Every record needs to be repeated exactly; its pictures do not.

:: INPUT ::

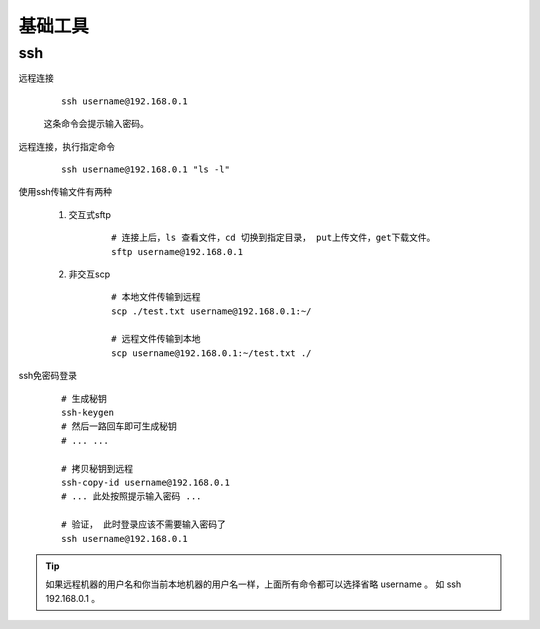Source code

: 
#########################
基础工具
#########################

ssh
====================


远程连接

    ::

        ssh username@192.168.0.1

    这条命令会提示输入密码。

远程连接，执行指定命令

    ::

        ssh username@192.168.0.1 "ls -l"

使用ssh传输文件有两种

    1. 交互式sftp

        ::

            # 连接上后，ls 查看文件，cd 切换到指定目录， put上传文件，get下载文件。
            sftp username@192.168.0.1
            

    #. 非交互scp

        ::

            # 本地文件传输到远程
            scp ./test.txt username@192.168.0.1:~/

            # 远程文件传输到本地
            scp username@192.168.0.1:~/test.txt ./

ssh免密码登录

    ::

        # 生成秘钥
        ssh-keygen
        # 然后一路回车即可生成秘钥
        # ... ...

        # 拷贝秘钥到远程
        ssh-copy-id username@192.168.0.1 
        # ... 此处按照提示输入密码 ...

        # 验证， 此时登录应该不需要输入密码了
        ssh username@192.168.0.1 

.. tip:: 如果远程机器的用户名和你当前本地机器的用户名一样，上面所有命令都可以选择省略 username 。 如 ssh 192.168.0.1 。

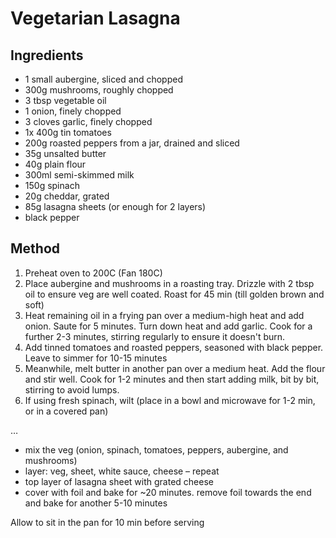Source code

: * Vegetarian Lasagna

** Ingredients

- 1 small aubergine, sliced and chopped
- 300g mushrooms, roughly chopped
- 3 tbsp vegetable oil
- 1 onion, finely chopped
- 3 cloves garlic, finely chopped
- 1x 400g tin tomatoes
- 200g roasted peppers from a jar, drained and sliced
- 35g unsalted butter
- 40g plain flour
- 300ml semi-skimmed milk
- 150g spinach
- 20g cheddar, grated
- 85g lasagna sheets (or enough for 2 layers)
- black pepper

** Method

1. Preheat oven to 200C (Fan 180C)
2. Place aubergine and mushrooms in a roasting tray. Drizzle with 2 tbsp
   oil to ensure veg are well coated. Roast for 45 min (till golden
   brown and soft)
3. Heat remaining oil in a frying pan over a medium-high heat and add
   onion. Saute for 5 minutes. Turn down heat and add garlic. Cook for a
   further 2-3 minutes, stirring regularly to ensure it doesn't burn.
4. Add tinned tomatoes and roasted peppers, seasoned with black pepper.
   Leave to simmer for 10-15 minutes
5. Meanwhile, melt butter in another pan over a medium heat. Add the
   flour and stir well. Cook for 1-2 minutes and then start adding milk,
   bit by bit, stirring to avoid lumps.
6. If using fresh spinach, wilt (place in a bowl and microwave for 1-2
   min, or in a covered pan)

...

- mix the veg (onion, spinach, tomatoes, peppers, aubergine, and
  mushrooms)
- layer: veg, sheet, white sauce, cheese -- repeat
- top layer of lasagna sheet with grated cheese
- cover with foil and bake for ~20 minutes. remove foil towards the end
  and bake for another 5-10 minutes

Allow to sit in the pan for 10 min before serving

:::

__WRITTEN SOLUTION__.
Source code

: 
#########################
基础工具
#########################

ssh
====================


远程连接

    ::

        ssh username@192.168.0.1

    这条命令会提示输入密码。

远程连接，执行指定命令

    ::

        ssh username@192.168.0.1 "ls -l"

使用ssh传输文件有两种

    1. 交互式sftp

        ::

            # 连接上后，ls 查看文件，cd 切换到指定目录， put上传文件，get下载文件。
            sftp username@192.168.0.1
            

    #. 非交互scp

        ::

            # 本地文件传输到远程
            scp ./test.txt username@192.168.0.1:~/

            # 远程文件传输到本地
            scp username@192.168.0.1:~/test.txt ./

ssh免密码登录

    ::

        # 生成秘钥
        ssh-keygen
        # 然后一路回车即可生成秘钥
        # ... ...

        # 拷贝秘钥到远程
        ssh-copy-id username@192.168.0.1 
        # ... 此处按照提示输入密码 ...

        # 验证， 此时登录应该不需要输入密码了
        ssh username@192.168.0.1 

.. tip:: 如果远程机器的用户名和你当前本地机器的用户名一样，上面所有命令都可以选择省略 username 。 如 ssh 192.168.0.1 。

Source code

: * Vegetarian Lasagna

** Ingredients

- 1 small aubergine, sliced and chopped
- 300g mushrooms, roughly chopped
- 3 tbsp vegetable oil
- 1 onion, finely chopped
- 3 cloves garlic, finely chopped
- 1x 400g tin tomatoes
- 200g roasted peppers from a jar, drained and sliced
- 35g unsalted butter
- 40g plain flour
- 300ml semi-skimmed milk
- 150g spinach
- 20g cheddar, grated
- 85g lasagna sheets (or enough for 2 layers)
- black pepper

** Method

1. Preheat oven to 200C (Fan 180C)
2. Place aubergine and mushrooms in a roasting tray. Drizzle with 2 tbsp
   oil to ensure veg are well coated. Roast for 45 min (till golden
   brown and soft)
3. Heat remaining oil in a frying pan over a medium-high heat and add
   onion. Saute for 5 minutes. Turn down heat and add garlic. Cook for a
   further 2-3 minutes, stirring regularly to ensure it doesn't burn.
4. Add tinned tomatoes and roasted peppers, seasoned with black pepper.
   Leave to simmer for 10-15 minutes
5. Meanwhile, melt butter in another pan over a medium heat. Add the
   flour and stir well. Cook for 1-2 minutes and then start adding milk,
   bit by bit, stirring to avoid lumps.
6. If using fresh spinach, wilt (place in a bowl and microwave for 1-2
   min, or in a covered pan)

...

- mix the veg (onion, spinach, tomatoes, peppers, aubergine, and
  mushrooms)
- layer: veg, sheet, white sauce, cheese -- repeat
- top layer of lasagna sheet with grated cheese
- cover with foil and bake for ~20 minutes. remove foil towards the end
  and bake for another 5-10 minutes

Allow to sit in the pan for 10 min before serving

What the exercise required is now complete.